The EDF man looked offended. "Of course I know. I'm an electrician."

Menicucci affected to be surprised. "Ah bon? Then you will know what happens when you burn a live cable."

"I would be very prudent with the flame."

"Prudent! Prudent! Mon Dieu, we could all perish with the ants."

The EDF man sheathed his screwdriver and crossed his arms. "Very well. I will not occupy myself with the ants. You remove them."

Menicucci thought for a moment and then, like a magician setting up a particularly astonishing trick, he turned to my wife. "If Madame could possibly bring me some fresh lemons-two or three will be enough-and a knife?"

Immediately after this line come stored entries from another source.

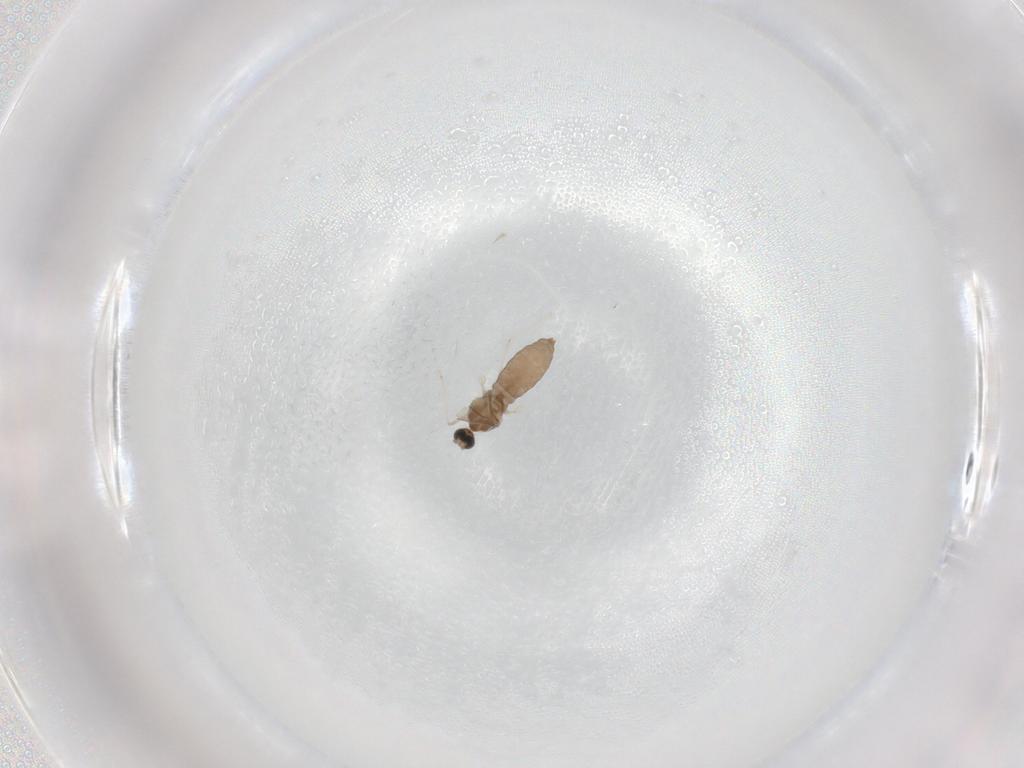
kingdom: Animalia
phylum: Arthropoda
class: Insecta
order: Diptera
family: Cecidomyiidae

Madame the magician's assistant came back with the knife and lemons, and Menicucci cut each into four quarters. "This is an astuce that I was taught by a very old man," he said, and muttered something impolite about the stupidity of using a blowtorch-"putain de chalumeau"-while the EDF man sulked under a tree.

When the lemons were all quartered, Menicucci advanced on the nest and started to squeeze lemon juice back and forth over the ants, pausing between squeezes to observe the effect that the downpour of citric acid was having.

The ants surrendered, evacuating the meter box in panic-stricken clumps, climbing over one another in their haste to escape. Menicucci enjoyed his moment of triumph. "Voilà, jeune homme," he said to the EDF man, "ants cannot support the juice of fresh lemons. That is something you have learned today. If you leave slices of lemon in your meters you will never have another infestation."

The EDF man took it with a marked lack of graciousness, complaining that he was not a lemon supplier and that the juice had made the meter sticky. "Better sticky than burned to a cinder," was Menicucci's parting shot as he returned to his boiler. "Beh oui. Better sticky than burned."